By Duncan // Wednesday 26 Sep // 09:26:29 // 1 Comment // View

Monday 24th September

Back home.

Well I’ve been filming all these lovely people for more than a week, trying to document their private thoughts and personal feelings when they reflect on being here. And guess what, I’m going to miss them all, they have been such good company. They must be fed-up of being interviewed and filmed, and a couple have suggested I’ve been hiding behind the camera. Yes that’s true. I can hardly string a sentence together at the best of times and you have all been so good at it… some needed less persuading than others.

So my closing thoughts are;

Svalbard is a place of human failure, a frontier that is just holding on against something that would not be tamed.

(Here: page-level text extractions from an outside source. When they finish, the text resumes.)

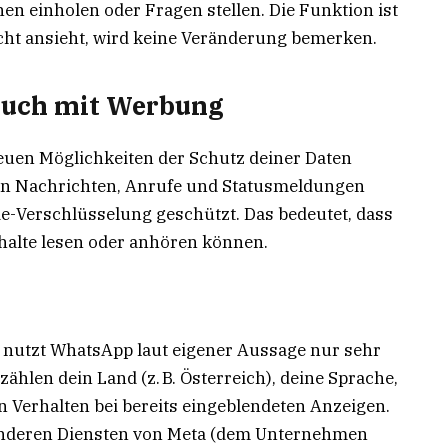
n einholen oder Fragen stellen. Die Funktion ist
nicht ansieht, wird keine Veränderung bemerken.
 auch mit Werbung
neuen Möglichkeiten der Schutz deiner Daten
chen Nachrichten, Anrufe und Statusmeldungen
e-Verschlüsselung geschützt. Das bedeutet, dass
halte lesen oder anhören können.
 nutzt WhatsApp laut eigener Aussage nur sehr
hlen dein Land (z. B. Österreich), deine Sprache,
in Verhalten bei bereits eingeblendeten Anzeigen.
nderen Diensten von Meta (dem Unternehmen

For all the ingenuity, all the technology, the mining, hunting trapping, whaling, exploring, not much has stood to time except as a kind of epitaph.

This place has existed since the first continental land mass appeared on earth. It is humbling to think that every geological age from Precambrian, the era from the beginning of earth’s history, through to Tertiary, is laid out in the mountainsides, revealed as the glaciers gouged out the valleys, then freeze-thaw shattered the cliff faces. Rocks of the most varied geological types, carved, crushed and ground on their way down to the shore, then dumped as the glaciers have melted. Heaps of bolders and pebbles, from every age lying jumbled together, no two the same, arranged in great piles as if by a deranged JCB driver.

Memories of being there.
So quiet, empty and lonely, lovely, brutal and fierce.

For a place so baron, to have so much seems peculiar. You become focussed on the huge and the tiny.
Bright orange lichen. The ice split pebbles. 100 meter high glaciers. Sweeping mountain ranges, Huskey dog blue eyes. A red sailing boat on crystal blue water. Anchor chains rattling, booms swinging across the deck, hoisting sails. The churning of huge volumes of water as I try to sleep. Banging on the deck as the night watch tack the ship at 4 am. Coke cans crashing in the galley. Getting off the boat and still feeling I’m moving.

A glacier crumbling at two metres a day, cracking like thunder, a frosty blue diamond fragmenting in distant slow motion. Cool blue sea ice drifting by on a marmalade sunset sea.

The arctic swim by teachers and students. Brave stuff that.

A reindeer grazing just a few metres away. A butchered carcass beneath a bird cliff. Walrus feeding at sea. Whale vertebrae on the beach, bleached white, Russian bones in a 18th century coffin. Angel seabird wings lying on a soft moss mattress, attached by a bare breast-bone. Polar bear on the shore.

As Dan Harvey said, ‘Everything a man does here gets rejected; even his bones when he’s dead.’
Svalbard is what is natural in this region of the earth, and after struggling to exist here for so long, it’s ironic that without effort, our modern life-style is resulting in making it more hospitable, accessible. It is changing before our eyes, and it does make me seriously think about the true cost of what I have and want. I think there were moments for all the students when their perspective changed.

They will bring it all back home, first-hand witnesses. Telling stories, distil, put into words, music, picture, pass on their experiences hopefully to persuade others that we can’t always get what we want we want. The climate is changing and if we want to do something to reduce that, we’d better do it now.

The moments of being there become memories in a busy urban life, collecting e-mail, catch the evening news, open the front door to all that traffic, and in time remembered, perhaps unexpectedly summoned to company by the ringing of a ship’s bell.